Jeremy Siwik

AI Architectures

Choreographing a bespoke network of models to support Labs' interface

abstract

Impact
Translating a custom article format from handcrafted to AI enabled, I organized a backend flow of models to support a novel interface for interacting with generative AI.

Outcome
From the first successful generations to the current framework, took a rather unreliable flow lasting 5-6 minutes, down to about 5 seconds with few hiccups.

Challenges went from successfully generating outputs, to speeding up the flow, to improving the quality, to becoming increasingly interrogable.

Role: Developer

Challenge

Our software's input requirements were strict and unique, so the first obstacle was getting models to produce working data digestible by our stack.

From there, improve performance and layer on features to support UX improvements.

Goal

Enable a newly responsive AI surface with multiple entry points, where users can prompt a variety of locations within a cohesive interface.

Principles Guiding the Framework:

Delegation

Applying varyingly complex operations to differently weighted models for speed, quality, and cost.

Speed vs Quality

Fine-tuning this balance, providing options for depth, and designing for users to extrapolate where needed.

Resilience

Fallbacks, edge cases, and UI feedback when generations failed.

Easier Prompting

Easing requirements of users through preset system prompts and model choices behind different features.

Memory and Context

Independent model calls would better respond if they had context of the initial content, and enable quicker UX flows by skipping manual prompts.
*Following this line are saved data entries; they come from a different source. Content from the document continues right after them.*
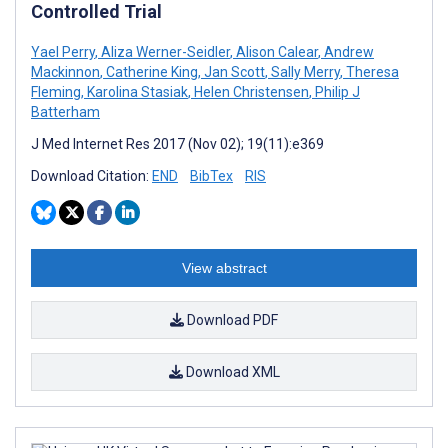
Controlled Trial
Yael Perry
,
Aliza Werner-Seidler
,
Alison Calear
,
Andrew
Mackinnon
,
Catherine King
,
Jan Scott
,
Sally Merry
,
Theresa
Fleming
,
Karolina Stasiak
,
Helen Christensen
,
Philip J
Batterham
J Med Internet Res 2017 (Nov 02); 19(11):e369
Download Citation:
END
BibTex
RIS
View abstract
Download PDF
Download XML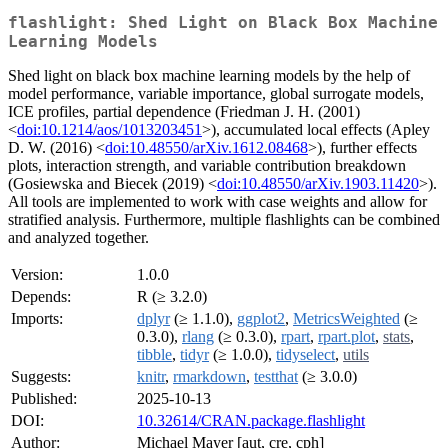
flashlight: Shed Light on Black Box Machine
Learning Models
Shed light on black box machine learning models by the help of
model performance, variable importance, global surrogate models,
ICE profiles, partial dependence (Friedman J. H. (2001)
<
doi:10.1214/aos/1013203451
>), accumulated local effects (Apley
D. W. (2016) <
doi:10.48550/arXiv.1612.08468
>), further effects
plots, interaction strength, and variable contribution breakdown
(Gosiewska and Biecek (2019) <
doi:10.48550/arXiv.1903.11420
>).
All tools are implemented to work with case weights and allow for
stratified analysis. Furthermore, multiple flashlights can be combined
and analyzed together.
Version:
1.0.0
Depends:
R (≥ 3.2.0)
Imports:
dplyr
(≥ 1.1.0),
ggplot2
,
MetricsWeighted
(≥
0.3.0),
rlang
(≥ 0.3.0),
rpart
,
rpart.plot
,
stats
,
tibble
,
tidyr
(≥ 1.0.0),
tidyselect
,
utils
Suggests:
knitr
,
rmarkdown
,
testthat
(≥ 3.0.0)
Published:
2025-10-13
DOI:
10.32614/CRAN.package.flashlight
Author:
Michael Mayer [aut, cre, cph]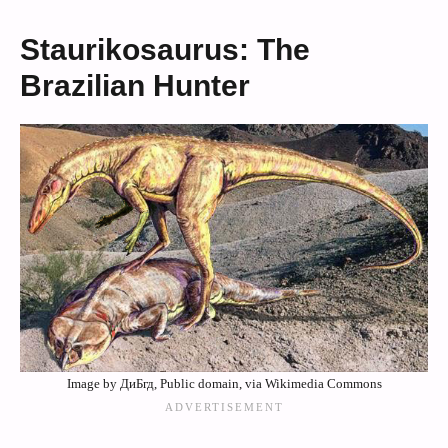
Staurikosaurus: The
Brazilian Hunter
Image by ДиБгд, Public domain, via Wikimedia Commons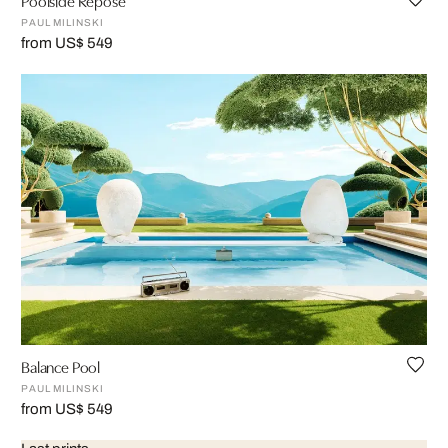
PAUL MILINSKI
from US$ 549
Balance Pool
PAUL MILINSKI
from US$ 549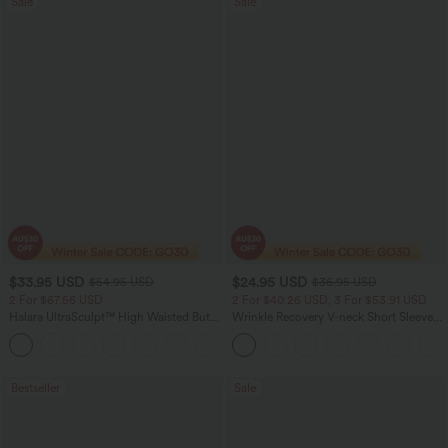
Sale
Sale
$33.95 USD
$24.95 USD
$54.95 USD
$36.95 USD
2 For $67.56 USD
2 For $40.26 USD, 3 For $53.91 USD
Halara UltraSculpt™ High Waisted Butt
Wrinkle Recovery V-neck Short Sleeve
Lifting Tummy Control Pocket Shaping
Oversized Work Blouse
+15
Workout Leggings
Bestseller
Sale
Our orchestration was designed for educational explainers, needing to combine sourced and generated information while drawing on a consistent body of context for follow up questions.

Started here:

1: No-Code

Did it! But 14 (😅) steps in a slow and unintegrated external no-code tool.

Modeled the steps after our own writing and design process.

~4-6 minutes

start

enrich

research

deeper dive

generate outline

extract image terms

search images

generate text

generate layout

generate metadata object

array length evaluator

generate page

compile

result

start

2: Connecting

External tool accessible by the frontend via an api and returning prompts.

Next steps: building an interface, and finding more ways to interact within it.

4-6 minutes

prompt

story generation

story

first responsive element

prompt

3: Preliminary UI

Intermediate step. Working UI and long wait times - prohibitively so.

Objective number one was gen time.

~4-6 minutes

prompt

story generation

story

adding responsive elements

prompt

Interlude -- Started building everything internally here.

Closer control provided more ways for models to coordinate and closer parity with the interface.

4: No more no-code

Once over the in-house hurdle, we experimented quickly, chasing speed.

Mainly toying with steps and prompts, still using simple, linear structures. ~70% success rate.

~2-3 minutes

prompt

outline

media

script

fact check

generate pages

story

responsive elements

prompt

5: Beat a minute

Compartmentalized tasks to simplify the initial step, and then ran the big ones in parallel.

Strategizing around compromises for speed, quality, or reliability. Beginning to link calls.

~1 minute

prompt

outline

script

parallel generation

story

responsive elements

prompt

6: Made reliable

Function calling pushed a 95% success rate.

And a research step which progressively triggers slides to be created and added to the story.

~5 seconds

prompt

streaming research

page generation

story

responsive elements

prompt

7: Memory + Thinking

Shared memory contextualizes information across interactions.

Brushed up against a quality vs time barrier, so added a richer, optional thinking mode.

~5 or 30 seconds

prompt

streaming research

page generation

story

responsive elements

prompt

We're still actively developing the underlying ai framework which supports the product, but have reached a point where the fundamental issues, namely speed and reliability, are performing well enough to focus on fine-tuning the architecture.

Continually improving reliability, improving the quality of text through better system prompts, sourcing more forms of assets, and adding capabilities are some of the acute focuses.

Bigger sprints include devising ways for users to customize their own system prompts to tailor generation to their learning preferences, as well as continuing to play with ways that the UI/UX of the product interfaces with the underlying models.

outcomes

Generation Time: ~5 minutes → ~5 seconds

Generation Reliability: ~50% → ~95%

Memory and Context: Successfully implemented a strategy for memory and context supporting features and UX improvements.

Interrogability meaning the capacity for generations to be interrogated - how easy it is for users to converse with pieces of what the models produced, ranging from pages, to images and paragraphs, to parts of images, phrases, and words for either clarity, context, or verifiability: 1 → plethora.